Nesse texto falo sobre violência policial na cidade do Rio de Janeiro e destaco uma favela, na qual eu, autor, moro e baseio as minhas informações. Nele, procuro mostrar um pedaço da realidade de Manguinhos, abordando principalmente fatos acontecidos durante os últimos anos.
Começo falando sobre a truculência policial na minha comunidade, assim como em todo país. Eu, como morador da favela de Manguinhos, vivo isso no dia dia, tenho relatos de amigos e tenho vivência sobre o fato de passar por abuso de autoridade policial, seja ela em uma operação dentro da favela ou numa abordagem normal.
Em relação aos números de casos de violência policial e mortes causadas por operações policiais em comunidades, durante a pandemia, surgiu uma mobilização chamada ADPF 635. Foi numa decisão na ADPF 635 que os ministros do Supremo Tribunal Federal vetaram operações policiais no Estado do Rio de Janeiro, enquanto durar a pandemia, com a ressalva em casos excepcionais e previamente comunicados pelas forças de segurança do Estado ao Ministério Público do Rio de Janeiro. Assim que aprovado, houve uma redução considerável em relação à taxa de mortalidade em operações policiais nas favelas, inclusive na comunidade onde eu moro.
Na minha comunidade, devido à perda de parentes, pessoas que foram assassinadas pelo Estado ou mortes causadas por sua negligência, foi criado por um grupo de mães de vítimas de violência policial um projeto de resistência ao fato de que o povo de favela tem os direitos dos seus filhos desrespeitados pelo Estado. O projeto também tinha e tem o objetivo de acolher mães que perderam seus filhos, oferecendo um apoio moral a elas.
As Mães de Manguinhos são exemplo de resistência das mães que transformam o sofrimento da violência do Estado contra os seus em luta pela justiça e pelo fim dos assassinatos em seus territórios.
Imagem: Acervo Pessoal Ana Paula de Oliveira
O movimento foi fundado por mães moradoras de Manguinhos que tiveram seus filhos assassinados pela polícia da Unidade de Polícia Pacificadora (UPP), que gerou vítimas desde sua chegada. A UPP chegou em Manguinhos em outubro de 2012 e o primeiro homicídio cometido pelos policiais da UPP foi registrado em março de 2013.
A primeira vítima foi Matheus, um jovem de 16 anos, assassinado por uma arma de choque.
Imagem: Acervo Pessoal Ana Paula de Oliveira
A segunda vítima foi Paulo Roberto de 18 anos, que foi espancado até morte por policiais.
Imagem: Acervo Pessoal Ana Paula de Oliveira
A terceira vítima foi Johnatha de 19 anos morto por um tiro nas costas.
Imagem: Acervo Pessoal Ana Paula de Oliveira
Ana Paula Oliveira, mãe de Johnatha, foi uma das fundadoras do Mães de Manguinhos. Ela, diante da dor, foi em busca de justiça por seu filho. Começou a se conectar com diversas outras mães negras, faveladas e periféricas, que também tiveram seus filhos assassinados.
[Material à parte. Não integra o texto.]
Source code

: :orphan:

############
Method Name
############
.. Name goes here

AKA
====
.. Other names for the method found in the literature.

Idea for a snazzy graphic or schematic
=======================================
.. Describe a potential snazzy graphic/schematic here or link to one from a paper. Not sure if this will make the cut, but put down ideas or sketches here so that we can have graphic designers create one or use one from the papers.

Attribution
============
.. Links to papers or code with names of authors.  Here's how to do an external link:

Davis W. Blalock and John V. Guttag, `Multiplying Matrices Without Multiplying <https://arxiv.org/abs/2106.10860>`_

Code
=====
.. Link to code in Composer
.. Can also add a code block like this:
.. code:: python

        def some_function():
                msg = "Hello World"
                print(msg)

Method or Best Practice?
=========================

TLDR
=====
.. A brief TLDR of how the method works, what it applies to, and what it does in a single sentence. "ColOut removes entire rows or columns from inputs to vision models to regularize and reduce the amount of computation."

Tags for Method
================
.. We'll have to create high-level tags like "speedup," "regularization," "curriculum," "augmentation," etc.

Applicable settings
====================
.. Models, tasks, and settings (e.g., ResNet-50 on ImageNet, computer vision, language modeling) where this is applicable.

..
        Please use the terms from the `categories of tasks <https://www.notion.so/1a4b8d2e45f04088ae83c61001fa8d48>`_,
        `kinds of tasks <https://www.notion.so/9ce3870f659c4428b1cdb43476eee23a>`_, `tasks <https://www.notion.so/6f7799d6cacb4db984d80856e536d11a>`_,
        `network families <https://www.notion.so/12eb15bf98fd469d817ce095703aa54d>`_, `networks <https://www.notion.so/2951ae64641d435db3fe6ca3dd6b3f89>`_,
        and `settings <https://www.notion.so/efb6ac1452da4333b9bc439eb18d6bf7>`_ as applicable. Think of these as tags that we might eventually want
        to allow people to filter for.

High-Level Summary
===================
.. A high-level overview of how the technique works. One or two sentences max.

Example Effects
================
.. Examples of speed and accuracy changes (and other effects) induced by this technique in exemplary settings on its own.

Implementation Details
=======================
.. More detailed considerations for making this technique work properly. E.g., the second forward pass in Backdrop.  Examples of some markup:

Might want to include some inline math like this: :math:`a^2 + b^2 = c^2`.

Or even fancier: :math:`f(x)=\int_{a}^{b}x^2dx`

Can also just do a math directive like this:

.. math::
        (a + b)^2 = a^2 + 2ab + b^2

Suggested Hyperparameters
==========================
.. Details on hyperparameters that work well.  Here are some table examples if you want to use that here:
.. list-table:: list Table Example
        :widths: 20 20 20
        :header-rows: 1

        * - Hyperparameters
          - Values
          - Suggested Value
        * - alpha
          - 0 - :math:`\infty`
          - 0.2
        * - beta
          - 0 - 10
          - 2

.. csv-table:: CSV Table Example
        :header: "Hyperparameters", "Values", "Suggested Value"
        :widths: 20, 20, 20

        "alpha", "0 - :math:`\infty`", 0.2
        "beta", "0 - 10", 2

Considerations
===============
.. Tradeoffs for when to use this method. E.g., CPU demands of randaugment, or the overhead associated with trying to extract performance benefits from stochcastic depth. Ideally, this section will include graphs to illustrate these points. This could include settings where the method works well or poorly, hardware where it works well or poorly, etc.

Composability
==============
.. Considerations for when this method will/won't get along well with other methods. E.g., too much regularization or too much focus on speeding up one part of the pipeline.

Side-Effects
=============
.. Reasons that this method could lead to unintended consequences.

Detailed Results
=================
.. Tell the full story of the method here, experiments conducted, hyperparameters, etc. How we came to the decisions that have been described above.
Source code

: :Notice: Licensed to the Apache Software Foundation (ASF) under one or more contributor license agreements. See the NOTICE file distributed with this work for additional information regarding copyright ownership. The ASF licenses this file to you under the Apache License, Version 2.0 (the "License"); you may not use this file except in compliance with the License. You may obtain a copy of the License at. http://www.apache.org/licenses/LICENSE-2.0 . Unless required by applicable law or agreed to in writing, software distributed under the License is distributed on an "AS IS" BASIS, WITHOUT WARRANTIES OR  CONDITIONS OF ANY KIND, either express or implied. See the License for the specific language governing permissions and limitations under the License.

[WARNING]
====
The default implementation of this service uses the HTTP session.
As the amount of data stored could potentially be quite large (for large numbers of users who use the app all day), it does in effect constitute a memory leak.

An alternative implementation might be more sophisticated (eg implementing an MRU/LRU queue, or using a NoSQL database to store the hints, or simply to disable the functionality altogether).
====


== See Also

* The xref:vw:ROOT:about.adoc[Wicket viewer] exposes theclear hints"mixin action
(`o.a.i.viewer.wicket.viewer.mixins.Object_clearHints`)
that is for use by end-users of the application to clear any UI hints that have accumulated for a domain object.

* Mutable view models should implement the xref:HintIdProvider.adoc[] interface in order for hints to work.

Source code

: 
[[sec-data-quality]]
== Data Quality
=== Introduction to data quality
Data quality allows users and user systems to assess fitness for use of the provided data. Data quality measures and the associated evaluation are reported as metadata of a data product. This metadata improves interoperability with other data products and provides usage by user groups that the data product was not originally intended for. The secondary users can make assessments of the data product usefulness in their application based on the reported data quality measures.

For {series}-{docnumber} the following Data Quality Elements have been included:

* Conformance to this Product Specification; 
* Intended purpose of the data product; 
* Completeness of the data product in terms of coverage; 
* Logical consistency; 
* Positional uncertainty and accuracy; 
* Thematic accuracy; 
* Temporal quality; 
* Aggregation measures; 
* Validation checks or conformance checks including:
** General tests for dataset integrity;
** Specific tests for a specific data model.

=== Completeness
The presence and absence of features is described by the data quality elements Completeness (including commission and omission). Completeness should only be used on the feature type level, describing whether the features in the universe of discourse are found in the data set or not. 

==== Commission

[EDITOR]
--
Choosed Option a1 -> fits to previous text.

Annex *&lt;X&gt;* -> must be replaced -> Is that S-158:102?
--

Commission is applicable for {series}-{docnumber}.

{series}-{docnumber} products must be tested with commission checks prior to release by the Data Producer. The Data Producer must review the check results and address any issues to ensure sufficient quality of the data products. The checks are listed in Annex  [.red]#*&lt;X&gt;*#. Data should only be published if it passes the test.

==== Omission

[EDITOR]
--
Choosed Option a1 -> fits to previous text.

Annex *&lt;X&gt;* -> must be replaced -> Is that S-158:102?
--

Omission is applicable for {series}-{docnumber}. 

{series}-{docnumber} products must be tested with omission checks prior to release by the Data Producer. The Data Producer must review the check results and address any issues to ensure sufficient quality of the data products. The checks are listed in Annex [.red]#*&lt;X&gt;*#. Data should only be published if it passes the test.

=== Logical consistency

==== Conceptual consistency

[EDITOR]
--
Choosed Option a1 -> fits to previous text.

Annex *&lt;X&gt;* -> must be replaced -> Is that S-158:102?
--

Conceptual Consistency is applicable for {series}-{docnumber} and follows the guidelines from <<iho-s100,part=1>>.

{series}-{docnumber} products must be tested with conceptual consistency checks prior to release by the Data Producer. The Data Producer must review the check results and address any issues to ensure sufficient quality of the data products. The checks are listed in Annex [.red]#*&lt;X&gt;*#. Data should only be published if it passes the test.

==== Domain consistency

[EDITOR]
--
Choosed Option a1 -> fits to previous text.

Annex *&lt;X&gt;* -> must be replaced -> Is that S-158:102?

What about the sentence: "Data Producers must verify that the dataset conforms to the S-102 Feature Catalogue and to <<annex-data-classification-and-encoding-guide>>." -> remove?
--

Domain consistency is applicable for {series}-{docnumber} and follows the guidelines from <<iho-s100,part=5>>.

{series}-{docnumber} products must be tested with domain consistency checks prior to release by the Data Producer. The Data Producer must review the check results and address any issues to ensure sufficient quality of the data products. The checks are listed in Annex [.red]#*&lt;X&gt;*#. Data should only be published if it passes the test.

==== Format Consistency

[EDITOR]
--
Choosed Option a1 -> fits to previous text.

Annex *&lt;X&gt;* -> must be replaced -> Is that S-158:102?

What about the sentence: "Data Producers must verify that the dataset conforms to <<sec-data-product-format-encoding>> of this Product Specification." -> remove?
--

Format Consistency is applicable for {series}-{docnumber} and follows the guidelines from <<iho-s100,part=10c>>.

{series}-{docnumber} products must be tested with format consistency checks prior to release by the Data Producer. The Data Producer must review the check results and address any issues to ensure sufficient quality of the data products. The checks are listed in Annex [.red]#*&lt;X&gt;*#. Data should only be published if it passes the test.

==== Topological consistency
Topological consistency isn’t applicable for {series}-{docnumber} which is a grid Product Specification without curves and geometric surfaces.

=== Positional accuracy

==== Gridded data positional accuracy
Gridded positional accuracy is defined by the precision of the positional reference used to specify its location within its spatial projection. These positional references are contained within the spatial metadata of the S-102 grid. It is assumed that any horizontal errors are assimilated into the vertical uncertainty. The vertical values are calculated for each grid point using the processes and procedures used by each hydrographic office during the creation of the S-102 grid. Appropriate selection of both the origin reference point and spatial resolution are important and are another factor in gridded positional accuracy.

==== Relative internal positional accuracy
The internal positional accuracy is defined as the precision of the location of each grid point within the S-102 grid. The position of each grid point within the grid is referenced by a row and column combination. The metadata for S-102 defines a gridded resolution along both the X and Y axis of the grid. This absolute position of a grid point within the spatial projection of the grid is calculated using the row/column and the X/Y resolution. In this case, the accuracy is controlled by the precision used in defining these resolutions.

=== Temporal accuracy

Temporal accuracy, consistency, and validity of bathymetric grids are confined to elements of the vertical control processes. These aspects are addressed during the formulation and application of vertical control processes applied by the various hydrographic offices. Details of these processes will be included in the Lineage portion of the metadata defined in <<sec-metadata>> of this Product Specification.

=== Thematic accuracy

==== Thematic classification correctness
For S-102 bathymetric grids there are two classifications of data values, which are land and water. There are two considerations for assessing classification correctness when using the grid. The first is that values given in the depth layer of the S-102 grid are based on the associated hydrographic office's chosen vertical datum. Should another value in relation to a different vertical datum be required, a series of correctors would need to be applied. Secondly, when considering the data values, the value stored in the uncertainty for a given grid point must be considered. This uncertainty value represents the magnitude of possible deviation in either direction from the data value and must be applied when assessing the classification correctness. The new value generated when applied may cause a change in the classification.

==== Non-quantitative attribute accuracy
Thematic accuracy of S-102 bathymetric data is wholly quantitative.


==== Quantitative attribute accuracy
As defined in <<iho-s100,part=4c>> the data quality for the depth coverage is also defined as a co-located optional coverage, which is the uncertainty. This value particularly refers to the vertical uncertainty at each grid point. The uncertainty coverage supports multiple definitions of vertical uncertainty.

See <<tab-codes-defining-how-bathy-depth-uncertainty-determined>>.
Ela, juntamente com outras mães, decidiram criar essa rede de luta contra a violência do Estado.
Nas palavras da própria Ana Paula,
“Mães de Manguinhos é uma rede que luta contra todos os tipos de violência, principalmente a policial. Acolhemos familiares de vítimas, estamos na linha de frente dessa luta em busca da memória, de justiça e da verdade. São as mães que estão juntas nessa luta!”
Ana Paula e todas as outras mães que formam o Movimento Mães de Manguinhos são exemplo das redes de apoio que mulheres criaram após sofrerem com a violência do Estado. As mulheres estão sempre em movimento, em busca de fortalecimento e justiça pelos seus. Nas palavras de Ana Paula:
“Quando refletimos sobre a necessidade de reivindicar paz com garantia de direitos, fica evidente que não é de qualquer paz que estamos falando. Não falamos de uma paz abstrata, mas aquela proporcionada pela garantia dos direitos fundamentais civis e constitucionais. Mas ainda estamos lutando para garantir direitos básicos? Parece um tanto anacrônico que a preservação da vida ainda seja uma bandeira permanente de enfrentamento. Nas mesmas comunidades que produzem o carnaval, conhecido mundialmente, os moradores ainda sofrem com as desigualdades sociais e econômicas que se acentuam violentamente, e lutar por direitos ainda é necessário e urgente.”